> **Supplied material**
►

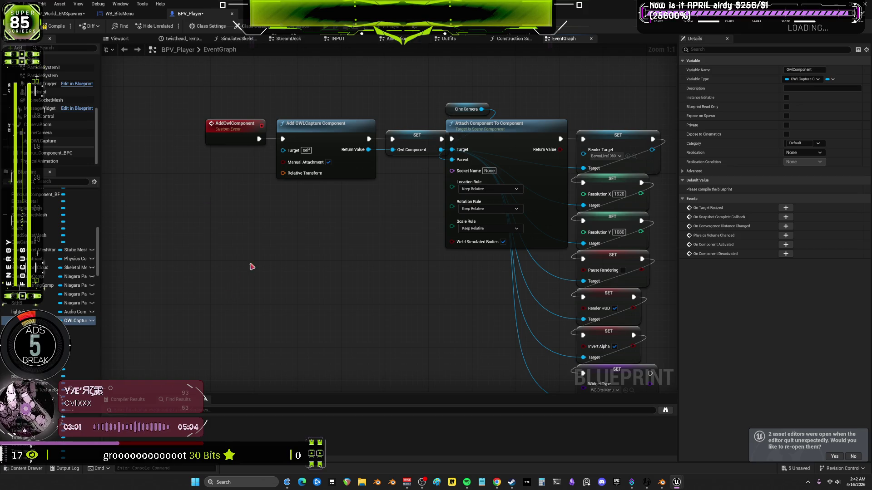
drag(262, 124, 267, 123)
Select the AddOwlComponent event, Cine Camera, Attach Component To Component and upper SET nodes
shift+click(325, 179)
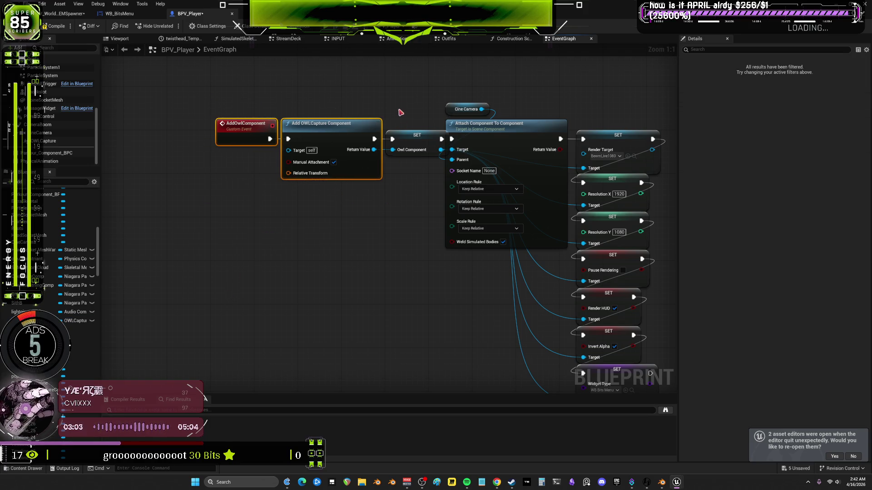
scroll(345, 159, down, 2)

◄

> **Directions**
All of the material above should be set down again exactly, though not its pictures.

> **Solution below**
drag(262, 124, 267, 123)
Select the AddOwlComponent event, Cine Camera, Attach Component To Component and upper SET nodes
shift+click(325, 179)
scroll(345, 159, down, 2)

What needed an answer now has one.